Saya tidak terlalu gusar ketika mendengar cerita berbagai toko buku tutup, termasuk Gunung Agung yang mengumumkan akan berhenti beroperasi akhir tahun ini. Saya tidak bergeming.
Ada cerita lebih tragis. Johannes Gutenberg, sang penemu mesin cetak, terperosok dalam kebangkrutan setelah dihadapkan pada tuntutan oleh investornya, Fust. Ia bahkan tutup usia dalam keadaan memprihatinkan.

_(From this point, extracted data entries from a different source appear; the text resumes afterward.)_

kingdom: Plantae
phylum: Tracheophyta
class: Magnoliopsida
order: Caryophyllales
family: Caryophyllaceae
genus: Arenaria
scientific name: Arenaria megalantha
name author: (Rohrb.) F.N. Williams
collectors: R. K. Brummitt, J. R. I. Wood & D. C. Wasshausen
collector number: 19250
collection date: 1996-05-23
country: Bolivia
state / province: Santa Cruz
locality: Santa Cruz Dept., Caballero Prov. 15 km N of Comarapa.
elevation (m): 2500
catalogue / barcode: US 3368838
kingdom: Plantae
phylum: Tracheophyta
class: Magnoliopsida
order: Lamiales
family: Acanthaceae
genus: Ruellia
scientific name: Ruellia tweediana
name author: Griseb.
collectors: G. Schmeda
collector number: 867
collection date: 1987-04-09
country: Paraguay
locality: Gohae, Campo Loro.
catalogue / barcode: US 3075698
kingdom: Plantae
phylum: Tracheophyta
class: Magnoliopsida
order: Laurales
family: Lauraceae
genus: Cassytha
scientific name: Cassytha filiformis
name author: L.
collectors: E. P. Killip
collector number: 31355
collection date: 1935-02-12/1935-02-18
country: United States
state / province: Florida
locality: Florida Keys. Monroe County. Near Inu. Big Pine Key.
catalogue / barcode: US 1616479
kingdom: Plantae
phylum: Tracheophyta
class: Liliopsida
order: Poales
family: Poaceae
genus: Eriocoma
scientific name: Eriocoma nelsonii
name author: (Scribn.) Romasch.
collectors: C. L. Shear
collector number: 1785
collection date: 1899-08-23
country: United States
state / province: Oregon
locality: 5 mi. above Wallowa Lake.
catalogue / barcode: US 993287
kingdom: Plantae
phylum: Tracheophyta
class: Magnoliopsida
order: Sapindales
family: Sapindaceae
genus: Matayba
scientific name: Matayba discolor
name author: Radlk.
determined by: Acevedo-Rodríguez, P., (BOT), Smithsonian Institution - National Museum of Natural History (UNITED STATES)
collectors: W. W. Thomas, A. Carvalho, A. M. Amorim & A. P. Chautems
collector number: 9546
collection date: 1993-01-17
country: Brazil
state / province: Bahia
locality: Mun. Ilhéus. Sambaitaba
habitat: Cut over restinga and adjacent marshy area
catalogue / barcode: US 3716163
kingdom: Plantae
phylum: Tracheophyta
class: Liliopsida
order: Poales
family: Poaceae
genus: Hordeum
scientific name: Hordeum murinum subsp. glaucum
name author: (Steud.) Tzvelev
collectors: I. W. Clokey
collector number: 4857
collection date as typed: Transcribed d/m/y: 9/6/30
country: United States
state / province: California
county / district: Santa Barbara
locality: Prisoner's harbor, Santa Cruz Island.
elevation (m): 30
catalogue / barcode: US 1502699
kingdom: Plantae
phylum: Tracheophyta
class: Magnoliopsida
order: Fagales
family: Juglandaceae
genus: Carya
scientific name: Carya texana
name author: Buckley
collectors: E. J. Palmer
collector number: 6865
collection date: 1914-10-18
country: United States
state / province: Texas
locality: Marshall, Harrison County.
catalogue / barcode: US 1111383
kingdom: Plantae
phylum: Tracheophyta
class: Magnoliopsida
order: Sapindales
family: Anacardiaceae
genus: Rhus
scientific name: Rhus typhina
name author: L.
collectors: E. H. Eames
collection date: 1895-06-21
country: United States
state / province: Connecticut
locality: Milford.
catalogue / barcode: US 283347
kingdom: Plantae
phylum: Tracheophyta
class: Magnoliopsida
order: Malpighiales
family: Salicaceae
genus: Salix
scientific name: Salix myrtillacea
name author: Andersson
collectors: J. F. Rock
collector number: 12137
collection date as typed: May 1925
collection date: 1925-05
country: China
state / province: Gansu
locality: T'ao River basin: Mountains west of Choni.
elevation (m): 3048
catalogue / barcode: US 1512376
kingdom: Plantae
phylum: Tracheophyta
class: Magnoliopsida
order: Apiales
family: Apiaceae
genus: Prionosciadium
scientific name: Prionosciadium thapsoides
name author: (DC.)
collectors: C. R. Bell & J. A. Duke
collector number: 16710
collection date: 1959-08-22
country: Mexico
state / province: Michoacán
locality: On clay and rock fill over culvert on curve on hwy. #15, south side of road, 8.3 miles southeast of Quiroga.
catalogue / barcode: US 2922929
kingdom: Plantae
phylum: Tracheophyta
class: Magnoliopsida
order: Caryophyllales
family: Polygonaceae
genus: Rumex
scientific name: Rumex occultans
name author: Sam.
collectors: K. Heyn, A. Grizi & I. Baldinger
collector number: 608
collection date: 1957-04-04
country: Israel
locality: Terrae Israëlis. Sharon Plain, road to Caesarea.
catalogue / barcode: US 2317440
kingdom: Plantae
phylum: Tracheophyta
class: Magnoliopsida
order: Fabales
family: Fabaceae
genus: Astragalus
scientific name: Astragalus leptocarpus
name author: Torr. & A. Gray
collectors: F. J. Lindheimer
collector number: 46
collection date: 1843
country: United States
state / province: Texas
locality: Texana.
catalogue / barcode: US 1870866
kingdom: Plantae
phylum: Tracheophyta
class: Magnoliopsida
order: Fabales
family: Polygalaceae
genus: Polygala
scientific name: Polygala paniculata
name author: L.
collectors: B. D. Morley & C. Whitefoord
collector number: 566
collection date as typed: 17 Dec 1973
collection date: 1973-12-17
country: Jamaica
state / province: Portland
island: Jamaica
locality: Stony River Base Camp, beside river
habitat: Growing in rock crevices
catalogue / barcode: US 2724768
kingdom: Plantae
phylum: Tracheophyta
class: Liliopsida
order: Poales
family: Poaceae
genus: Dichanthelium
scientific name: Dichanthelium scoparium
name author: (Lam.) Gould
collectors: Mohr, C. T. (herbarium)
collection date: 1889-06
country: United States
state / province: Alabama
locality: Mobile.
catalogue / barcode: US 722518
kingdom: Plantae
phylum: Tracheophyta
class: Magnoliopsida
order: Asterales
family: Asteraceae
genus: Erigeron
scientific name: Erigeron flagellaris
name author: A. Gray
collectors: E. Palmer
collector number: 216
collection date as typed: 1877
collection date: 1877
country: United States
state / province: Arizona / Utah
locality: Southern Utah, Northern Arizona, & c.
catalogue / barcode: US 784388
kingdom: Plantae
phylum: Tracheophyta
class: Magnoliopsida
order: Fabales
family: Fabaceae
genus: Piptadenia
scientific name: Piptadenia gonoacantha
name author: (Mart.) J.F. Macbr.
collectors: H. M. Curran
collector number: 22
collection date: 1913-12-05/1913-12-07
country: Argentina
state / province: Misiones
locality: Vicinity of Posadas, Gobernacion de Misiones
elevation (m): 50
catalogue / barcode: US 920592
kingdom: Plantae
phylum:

Namun itu belum seberapa, saya tidak sengaja menemukan sebuah artikel bertajuk Indonesian Kids Don't Know How Stupid They Are tulisan Elizabeth Pisani. Tulisan ini diterbitkan pada 5 Desember 2013 di situs Indonesiaetc.com yang dikelolanya. Pisani memaparkan hasil survei dari Programmme for International Student Assessment (PISA) di bawah Organization Economic Cooperation and Development (OECD) pada tahun 2012.
Pisani mengungkapkan bahwa 75 persen siswa berusia 15 tahun di Indonesia berada di bawah tingkat kompetensi minimum dalam pemahaman membaca sederhana dan penerapan konsep matematika dasar. Selama sepuluh hingga lima belas tahun terakhir, skor PISA tidak mengalami peningkatan yang signifikan.
Dari situ, banyak pandangan yang menyoroti fakta bahwa budaya membaca buku belum sepenuhnya menjadi bagian dari budaya bangsa Indonesia. Dampaknya bahkan terasa di tingkat pendidikan tinggi.
Saya masih ingat dengan jelas suatu kejadian ketika saya masih menjadi mahasiswa di bawah bimbingan Prof. Al-Makin, yang sekarang menjabat sebagai Rektor UIN Sunan Kalijaga. Pada suatu hari, kelas dibatalkan karena mayoritas mahasiswa tidak membaca buku.
Banyak mahasiswa yang saat melakukan presentasi hanya membaca teks yang tertera di slide presentasi. Meskipun saya merasa kesal, pada akhirnya saya tidak bisa sepenuhnya menyalahkan Pisani. Memang benar bahwa 75 persen lulusan sekolah menengah bahkan tidak mampu mengidentifikasi kalimat inti dalam sebuah paragraf.
Kedekatan masyarakat suatu bangsa terhadap buku berbanding lurus dengan kemajuan masyarakat tersebut.
Adagium di atas menggambarkan mengapa kita tertinggal jauh karena belum menjadikan membaca sebagai budaya.
Saya selalu diingatkan bahwa membaca adalah perintah agama. Seperti yang diulang-ulang oleh Kang Maman dalam bukunya Aku Menulis Maka Aku Ada, BIR (Baca, Iqra, Read) merupakan kunci penting dalam membentuk keberadaan kita.